Cache managers group caches into different regions for various business purposes. A cache entry can belong to multiple groups for repeated caching.
Simple Scenario
Consider a method that retrieves a product from the database. With @Cacheable, the framework adds before-advice and after-returning advice. The before-advice checks for cached entries; if found, it returns immediately. The after-returning advice captures the result and stores it in the cache. By default, data is serialized using JDK serialization, which may not be ideal for interoperability. Therefore, it's common to configure JSON serialization.
Redis Cache Configuration
There are two ways to configure Redis cache:
- Use the default configuration with properties in
application.properties. - Manually define a
RedisCacheConfigurationbean.
When a custom bean is created, the default property-based configuration is overridden. To retain property values, you must load them manually. Using @EnableConfigurationProperties(CacheProperties.class) loads the properties and makes them available for injection.
To set JSON serialization:
RedisCacheConfiguration config = RedisCacheConfiguration.defaultCacheConfig();
config = config.serializeKeysWith(
RedisSerializationContext.SerializationPair.fromSerializer(new StringRedisSerializer()));
config = config.serializeValuesWith(
RedisSerializationContext.SerializationPair.fromSerializer(new GenericJackson2JsonRedisSerializer()));
Cache Consistency
Two common patterns for maintaining cache consistency:
- Double-write: Write to cache whenever the database is updated. This does not guarentee real-time consistency but eventually converges.
- Invalidation: Delete the cache after updating the database. This is simpler and often preferred.
Spring Cache provides annotations for these patterns:
@Cacheable(value = {"category"}, key = "#root.method.name", sync = true)
@CacheEvict(value = "category", allEntries = true) // Removes all entries in the "category" partition
@CachePut() // Supports double-write mode
@Cacheable: Writes result to cache only if the key is not already present. The key is derived from the SpEL expression; using quotes disables evaluation. The cache key iscacheName::key.@CacheEvict: Deletes cache entries. WithallEntries = true, it clears the entire partition.
For multiple cache deletionns:
@Caching(evict = {
@CacheEvict(value = "category", key = "'getLevel1Categorys'"),
@CacheEvict(value = "category", key = "'getCatalogJson'")
})
// Equivalent to:
@CacheEvict(value = "category", allEntries = true)
Limitations of Spring Cache
Read Mode
- Cache Penetration: Queries for non-existent keys can hit the database. Spring Cache solves this by caching null values.

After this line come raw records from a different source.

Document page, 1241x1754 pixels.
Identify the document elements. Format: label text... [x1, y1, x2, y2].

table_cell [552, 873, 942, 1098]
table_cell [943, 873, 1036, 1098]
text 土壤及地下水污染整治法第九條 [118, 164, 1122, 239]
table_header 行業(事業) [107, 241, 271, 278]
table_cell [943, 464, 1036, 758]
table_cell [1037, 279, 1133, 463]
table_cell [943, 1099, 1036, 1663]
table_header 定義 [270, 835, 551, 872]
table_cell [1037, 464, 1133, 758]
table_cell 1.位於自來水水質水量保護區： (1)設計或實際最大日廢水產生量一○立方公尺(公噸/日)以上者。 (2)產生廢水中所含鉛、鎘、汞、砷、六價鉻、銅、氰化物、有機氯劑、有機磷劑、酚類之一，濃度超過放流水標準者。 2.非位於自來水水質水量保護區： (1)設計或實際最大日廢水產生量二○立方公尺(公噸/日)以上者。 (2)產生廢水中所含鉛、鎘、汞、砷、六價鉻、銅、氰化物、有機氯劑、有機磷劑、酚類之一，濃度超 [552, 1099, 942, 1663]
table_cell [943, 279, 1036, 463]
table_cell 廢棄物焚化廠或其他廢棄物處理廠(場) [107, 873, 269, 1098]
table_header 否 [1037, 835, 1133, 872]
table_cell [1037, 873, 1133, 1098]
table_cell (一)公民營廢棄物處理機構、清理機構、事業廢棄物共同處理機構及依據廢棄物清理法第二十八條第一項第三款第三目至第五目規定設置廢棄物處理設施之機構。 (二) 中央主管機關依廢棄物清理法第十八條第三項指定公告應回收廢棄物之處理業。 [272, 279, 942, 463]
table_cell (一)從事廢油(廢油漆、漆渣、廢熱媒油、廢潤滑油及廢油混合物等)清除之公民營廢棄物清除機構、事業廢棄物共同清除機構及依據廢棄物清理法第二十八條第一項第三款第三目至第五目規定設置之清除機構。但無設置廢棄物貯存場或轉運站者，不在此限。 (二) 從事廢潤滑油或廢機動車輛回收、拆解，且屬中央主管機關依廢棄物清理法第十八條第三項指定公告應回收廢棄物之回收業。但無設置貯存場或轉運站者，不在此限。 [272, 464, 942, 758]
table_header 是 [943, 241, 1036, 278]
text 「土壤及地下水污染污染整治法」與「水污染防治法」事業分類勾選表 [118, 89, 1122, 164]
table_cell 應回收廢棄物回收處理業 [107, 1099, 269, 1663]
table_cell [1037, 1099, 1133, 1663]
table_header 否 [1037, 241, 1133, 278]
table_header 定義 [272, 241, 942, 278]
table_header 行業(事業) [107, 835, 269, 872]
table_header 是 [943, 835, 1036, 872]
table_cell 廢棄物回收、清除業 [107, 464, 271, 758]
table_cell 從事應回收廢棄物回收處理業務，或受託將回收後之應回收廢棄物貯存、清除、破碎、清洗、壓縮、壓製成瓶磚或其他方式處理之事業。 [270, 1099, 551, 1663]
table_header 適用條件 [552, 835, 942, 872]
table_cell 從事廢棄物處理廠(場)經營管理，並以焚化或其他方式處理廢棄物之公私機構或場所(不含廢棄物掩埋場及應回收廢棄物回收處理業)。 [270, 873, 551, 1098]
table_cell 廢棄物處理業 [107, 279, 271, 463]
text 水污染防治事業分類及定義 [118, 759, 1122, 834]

- Cache Breakdown: A large number of concurrent requests for an expired key. Spring Cache does not lock by default, but you can enable locking with
@Cacheable(sync = true). This uses a synchronizedgetmethod inRedisCachethat internally calls a non-synchronizedget, and if the value is absent, it uses aCallableto load the data. The flow is:
public synchronized <T> T get(Object key, Callable<T> valueLoader) {
ValueWrapper result = this.get(key);
if (result != null) {
return result.get();
} else {
T value = valueFromLoader(key, valueLoader);
this.put(key, value);
return value;
}
}
The valueLoader is a callback that eventually invokes the original method via CacheOperationInvoker. This local synchronization is sufficient for single JVM instances. For distributed scenarios, a distributed write lock is needed.
- Cache Avalanche: Many hot keys expire simultaneously. Mitigate by adding random expiration times.

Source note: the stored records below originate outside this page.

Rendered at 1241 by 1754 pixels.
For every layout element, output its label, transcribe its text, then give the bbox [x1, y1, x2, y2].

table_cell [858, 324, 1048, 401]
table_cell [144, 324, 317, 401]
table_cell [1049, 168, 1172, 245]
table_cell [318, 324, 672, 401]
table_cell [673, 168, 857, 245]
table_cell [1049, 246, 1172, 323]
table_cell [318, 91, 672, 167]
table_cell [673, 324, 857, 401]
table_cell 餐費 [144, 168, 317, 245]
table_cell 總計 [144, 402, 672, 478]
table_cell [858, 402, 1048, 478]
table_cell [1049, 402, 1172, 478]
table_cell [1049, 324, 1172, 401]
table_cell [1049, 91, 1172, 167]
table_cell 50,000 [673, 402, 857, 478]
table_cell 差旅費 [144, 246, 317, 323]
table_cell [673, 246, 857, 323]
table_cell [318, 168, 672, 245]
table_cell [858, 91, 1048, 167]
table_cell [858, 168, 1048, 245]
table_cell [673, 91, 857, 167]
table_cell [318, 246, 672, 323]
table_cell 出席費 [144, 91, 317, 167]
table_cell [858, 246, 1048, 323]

Write Mode (Cache-Database Consistency)
- Read-Write Lock: Suitable for read-heavy workloads.
- Canal: Subscribe to MySQL binlog to capture data changes.

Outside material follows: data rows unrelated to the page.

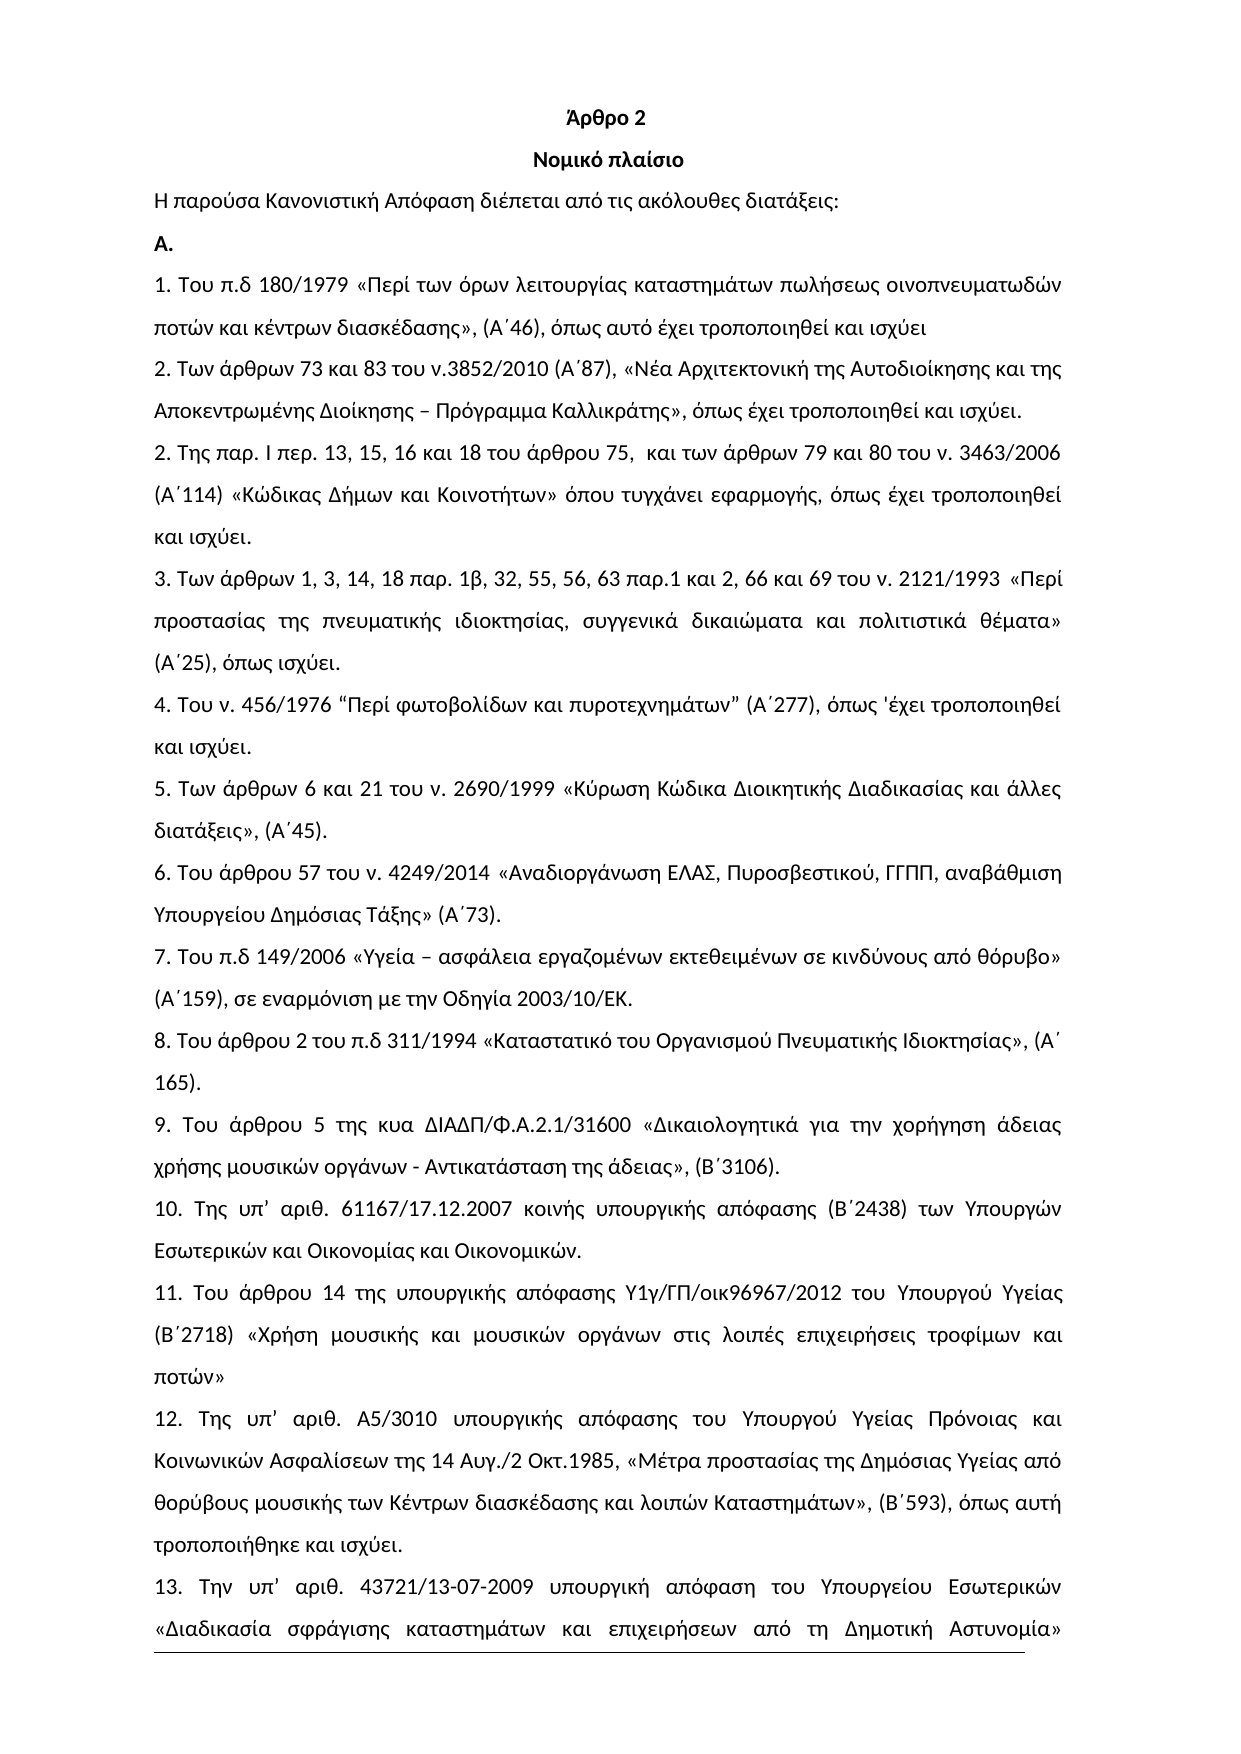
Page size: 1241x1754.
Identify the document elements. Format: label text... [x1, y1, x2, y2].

text Η παρούσα Κανονιστική Απόφαση διέπεται από τις ακόλουθες διατάξεις: [154, 187, 1063, 215]
text 10. Της υπ’ αριθ. 61167/17.12.2007 κοινής υπουργικής απόφασης (Β΄2438) των Υπουργών Εσωτερικών και Οικονομίας και Οικονομικών. [154, 1194, 1063, 1264]
text 7. Του π.δ 149/2006 «Υγεία – ασφάλεια εργαζομένων εκτεθειμένων σε κινδύνους από θόρυβο» (Α΄159), σε εναρμόνιση με την Οδηγία 2003/10/ΕΚ. [154, 942, 1063, 1012]
text 8. Του άρθρου 2 του π.δ 311/1994 «Καταστατικό του Οργανισμού Πνευματικής Ιδιοκτησίας», (Α΄ 165). [154, 1026, 1063, 1096]
text 12. Της υπ’ αριθ. Α5/3010 υπουργικής απόφασης του Υπουργού Υγείας Πρόνοιας και Κοινωνικών Ασφαλίσεων της 14 Αυγ./2 Οκτ.1985, «Μέτρα προστασίας της Δημόσιας Υγείας από θορύβους μουσικής των Κέντρων διασκέδασης και λοιπών Καταστημάτων», (Β΄593), όπως αυτή τροποποιήθηκε και ισχύει. [154, 1404, 1063, 1558]
text 2. Των άρθρων 73 και 83 του ν.3852/2010 (Α΄87), «Νέα Αρχιτεκτονική της Αυτοδιοίκησης και της Αποκεντρωμένης Διοίκησης – Πρόγραμμα Καλλικράτης», όπως έχει τροποποιηθεί και ισχύει. [154, 354, 1063, 424]
text 13. Την υπ’ αριθ. 43721/13-07-2009 υπουργική απόφαση του Υπουργείου Εσωτερικών «Διαδικασία σφράγισης καταστημάτων και επιχειρήσεων από τη Δημοτική Αστυνομία» [154, 1572, 1063, 1642]
text 3. Των άρθρων 1, 3, 14, 18 παρ. 1β, 32, 55, 56, 63 παρ.1 και 2, 66 και 69 του ν. 2121/1993 «Περί προστασίας της πνευματικής ιδιοκτησίας, συγγενικά δικαιώματα και πολιτιστικά θέματα» (Α΄25), όπως ισχύει. [154, 564, 1063, 676]
text Α. [154, 229, 1063, 257]
text 1. Του π.δ 180/1979 «Περί των όρων λειτουργίας καταστημάτων πωλήσεως οινοπνευματωδών ποτών και κέντρων διασκέδασης», (Α΄46), όπως αυτό έχει τροποποιηθεί και ισχύει [154, 271, 1063, 341]
text 5. Των άρθρων 6 και 21 του ν. 2690/1999 «Κύρωση Κώδικα Διοικητικής Διαδικασίας και άλλες διατάξεις», (Α΄45). [154, 774, 1063, 844]
text 4. Του ν. 456/1976 “Περί φωτοβολίδων και πυροτεχνημάτων” (Α΄277), όπως 'έχει τροποποιηθεί και ισχύει. [154, 690, 1063, 760]
text 9. Του άρθρου 5 της κυα ΔΙΑΔΠ/Φ.Α.2.1/31600 «Δικαιολογητικά για την χορήγηση άδειας χρήσης μουσικών οργάνων - Αντικατάσταση της άδειας», (Β΄3106). [154, 1110, 1063, 1180]
text Νομικό πλαίσιο [154, 145, 1063, 173]
text 11. Του άρθρου 14 της υπουργικής απόφασης Υ1γ/ΓΠ/οικ96967/2012 του Υπουργού Υγείας (Β΄2718) «Χρήση μουσικής και μουσικών οργάνων στις λοιπές επιχειρήσεις τροφίμων και ποτών» [154, 1278, 1063, 1390]
text Άρθρο 2 [154, 103, 1063, 131]
text 2. Της παρ. I περ. 13, 15, 16 και 18 του άρθρου 75, και των άρθρων 79 και 80 του ν. 3463/2006 (Α΄114) «Κώδικας Δήμων και Κοινοτήτων» όπου τυγχάνει εφαρμογής, όπως έχει τροποποιηθεί και ισχύει. [154, 438, 1063, 551]
text 6. Του άρθρου 57 του ν. 4249/2014 «Αναδιοργάνωση ΕΛΑΣ, Πυροσβεστικού, ΓΓΠΠ, αναβάθμιση Υπουργείου Δημόσιας Τάξης» (Α΄73). [154, 858, 1063, 928]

- Heavy Read/Write: Direct database queries or use MQ to ensure eventual consistency, accepting slight delays.
Conclusion
Spring Cache is adequate for regular data (frequent reads, infrequent writes, low real-time consistency requirements). For special cases, consider distributed locks, Canal, or queuing mechanisms.
For typical use cases, setting cache expiration times is sufficient.